### Dataset excerpts
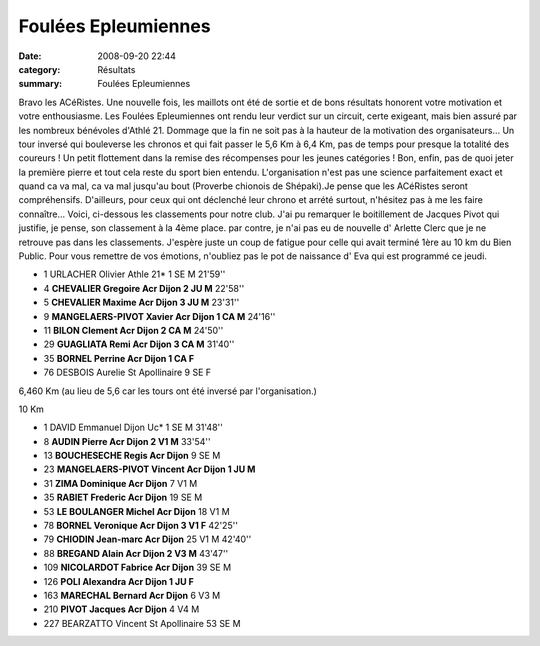Foulées Epleumiennes
====================

:date: 2008-09-20 22:44
:category: Résultats
:summary: Foulées Epleumiennes

Bravo les ACéRistes.
Une nouvelle fois, les maillots ont été de sortie et de bons résultats honorent votre motivation et votre enthousiasme.
Les Foulées Epleumiennes ont rendu leur verdict sur un circuit, certe exigeant, mais bien assuré par les nombreux bénévoles d'Athlé 21. Dommage que la fin ne soit pas à la hauteur de la motivation des organisateurs... Un tour inversé qui bouleverse les chronos et qui fait passer le 5,6 Km à 6,4 Km, pas de temps pour presque la totalité des coureurs ! Un petit flottement dans la remise des récompenses pour les jeunes catégories ! Bon, enfin, pas de quoi jeter la première pierre et tout cela reste du sport bien entendu. L'organisation n'est pas une science parfaitement exact et quand ca va mal, ca va mal jusqu'au bout (Proverbe chionois de Shépaki).Je pense que les ACéRistes seront compréhensifs.
D'ailleurs, pour ceux qui ont déclenché leur chrono et arrété surtout, n'hésitez pas à me les faire connaître...
Voici, ci-dessous les classements pour notre club. J'ai pu remarquer le boitillement de Jacques Pivot qui justifie, je pense, son classement à la 4ème place. par contre, je n'ai pas eu de nouvelle d' Arlette Clerc que je ne retrouve pas dans les classements. J'espère juste un coup de fatigue pour celle qui avait terminé 1ère au 10 km du Bien Public.
Pour vous remettre de vos émotions, n'oubliez pas le pot de naissance d' Eva qui est programmé ce jeudi.

- 1 	URLACHER 	Olivier 	Athle 21* 	1 	SE 	M 	21'59''
- 4 	**CHEVALIER 	Gregoire 	Acr Dijon 	2 	JU 	M** 	22'58''
- 5 	**CHEVALIER 	Maxime 	Acr Dijon 	3 	JU 	M** 	23'31''
- 9 	**MANGELAERS-PIVOT 	Xavier 	Acr Dijon 	1 	CA 	M** 	24'16''
- 11 	**BILON 	Clement 	Acr Dijon 	2 	CA 	M** 	24'50''
- 29 	**GUAGLIATA 	Remi 	Acr Dijon 	3 	CA 	M** 	31'40''
- 35 	**BORNEL 	Perrine 	Acr Dijon 	1 	CA 	F** 	 
- 76 	DESBOIS 	Aurelie 	St Apollinaire 	9 	SE 	F 	 
  	  	  	  	  	  	  	 
6,460 Km (au lieu de 5,6 car les tours ont été inversé par l'organisation.)

10 Km

- 1 	DAVID 	Emmanuel 	Dijon Uc* 	1 	SE 	M 	31'48''
- 8 	**AUDIN 	Pierre 	Acr Dijon 	2 	V1 	M** 	33'54''
- 13 	**BOUCHESECHE 	Regis 	Acr Dijon** 	9 	SE 	M 	 
- 23 	**MANGELAERS-PIVOT 	Vincent 	Acr Dijon 	1 	JU 	M** 	 
- 31 	**ZIMA 	Dominique 	Acr Dijon** 	7 	V1 	M 	 
- 35 	**RABIET 	Frederic 	Acr Dijon** 	19 	SE 	M 	 
- 53 	**LE BOULANGER 	Michel 	Acr Dijon** 	18 	V1 	M 	 
- 78 	**BORNEL 	Veronique 	Acr Dijon 	3 	V1 	F** 	  42'25''
- 79 	**CHIODIN 	Jean-marc 	Acr Dijon** 	25 	V1 	M 	  42'40''
- 88 	**BREGAND 	Alain 	Acr Dijon 	2 	V3 	M** 	  43'47''
- 109 	**NICOLARDOT 	Fabrice 	Acr Dijon** 	39 	SE 	M 	 
- 126 	**POLI 	Alexandra 	Acr Dijon 	1 	JU 	F** 	 
- 163  **MARECHAL 	Bernard 	Acr Dijon** 	6 	V3 	M 	 
- 210 	**PIVOT 	Jacques 	Acr Dijon** 	4 	V4 	M 	 
- 227 	BEARZATTO 	Vincent 	St Apollinaire 	53 	SE 	M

### Directions for this task
Without including any picture, output all the material exactly as it appears.

### Solved exercise
Foulées Epleumiennes
====================

:date: 2008-09-20 22:44
:category: Résultats
:summary: Foulées Epleumiennes

Bravo les ACéRistes.
Une nouvelle fois, les maillots ont été de sortie et de bons résultats honorent votre motivation et votre enthousiasme.
Les Foulées Epleumiennes ont rendu leur verdict sur un circuit, certe exigeant, mais bien assuré par les nombreux bénévoles d'Athlé 21. Dommage que la fin ne soit pas à la hauteur de la motivation des organisateurs... Un tour inversé qui bouleverse les chronos et qui fait passer le 5,6 Km à 6,4 Km, pas de temps pour presque la totalité des coureurs ! Un petit flottement dans la remise des récompenses pour les jeunes catégories ! Bon, enfin, pas de quoi jeter la première pierre et tout cela reste du sport bien entendu. L'organisation n'est pas une science parfaitement exact et quand ca va mal, ca va mal jusqu'au bout (Proverbe chionois de Shépaki).Je pense que les ACéRistes seront compréhensifs.
D'ailleurs, pour ceux qui ont déclenché leur chrono et arrété surtout, n'hésitez pas à me les faire connaître...
Voici, ci-dessous les classements pour notre club. J'ai pu remarquer le boitillement de Jacques Pivot qui justifie, je pense, son classement à la 4ème place. par contre, je n'ai pas eu de nouvelle d' Arlette Clerc que je ne retrouve pas dans les classements. J'espère juste un coup de fatigue pour celle qui avait terminé 1ère au 10 km du Bien Public.
Pour vous remettre de vos émotions, n'oubliez pas le pot de naissance d' Eva qui est programmé ce jeudi.

- 1 	URLACHER 	Olivier 	Athle 21* 	1 	SE 	M 	21'59''
- 4 	**CHEVALIER 	Gregoire 	Acr Dijon 	2 	JU 	M** 	22'58''
- 5 	**CHEVALIER 	Maxime 	Acr Dijon 	3 	JU 	M** 	23'31''
- 9 	**MANGELAERS-PIVOT 	Xavier 	Acr Dijon 	1 	CA 	M** 	24'16''
- 11 	**BILON 	Clement 	Acr Dijon 	2 	CA 	M** 	24'50''
- 29 	**GUAGLIATA 	Remi 	Acr Dijon 	3 	CA 	M** 	31'40''
- 35 	**BORNEL 	Perrine 	Acr Dijon 	1 	CA 	F** 	 
- 76 	DESBOIS 	Aurelie 	St Apollinaire 	9 	SE 	F 	 
  	  	  	  	  	  	  	 
6,460 Km (au lieu de 5,6 car les tours ont été inversé par l'organisation.)

10 Km

- 1 	DAVID 	Emmanuel 	Dijon Uc* 	1 	SE 	M 	31'48''
- 8 	**AUDIN 	Pierre 	Acr Dijon 	2 	V1 	M** 	33'54''
- 13 	**BOUCHESECHE 	Regis 	Acr Dijon** 	9 	SE 	M 	 
- 23 	**MANGELAERS-PIVOT 	Vincent 	Acr Dijon 	1 	JU 	M** 	 
- 31 	**ZIMA 	Dominique 	Acr Dijon** 	7 	V1 	M 	 
- 35 	**RABIET 	Frederic 	Acr Dijon** 	19 	SE 	M 	 
- 53 	**LE BOULANGER 	Michel 	Acr Dijon** 	18 	V1 	M 	 
- 78 	**BORNEL 	Veronique 	Acr Dijon 	3 	V1 	F** 	  42'25''
- 79 	**CHIODIN 	Jean-marc 	Acr Dijon** 	25 	V1 	M 	  42'40''
- 88 	**BREGAND 	Alain 	Acr Dijon 	2 	V3 	M** 	  43'47''
- 109 	**NICOLARDOT 	Fabrice 	Acr Dijon** 	39 	SE 	M 	 
- 126 	**POLI 	Alexandra 	Acr Dijon 	1 	JU 	F** 	 
- 163  **MARECHAL 	Bernard 	Acr Dijon** 	6 	V3 	M 	 
- 210 	**PIVOT 	Jacques 	Acr Dijon** 	4 	V4 	M 	 
- 227 	BEARZATTO 	Vincent 	St Apollinaire 	53 	SE 	M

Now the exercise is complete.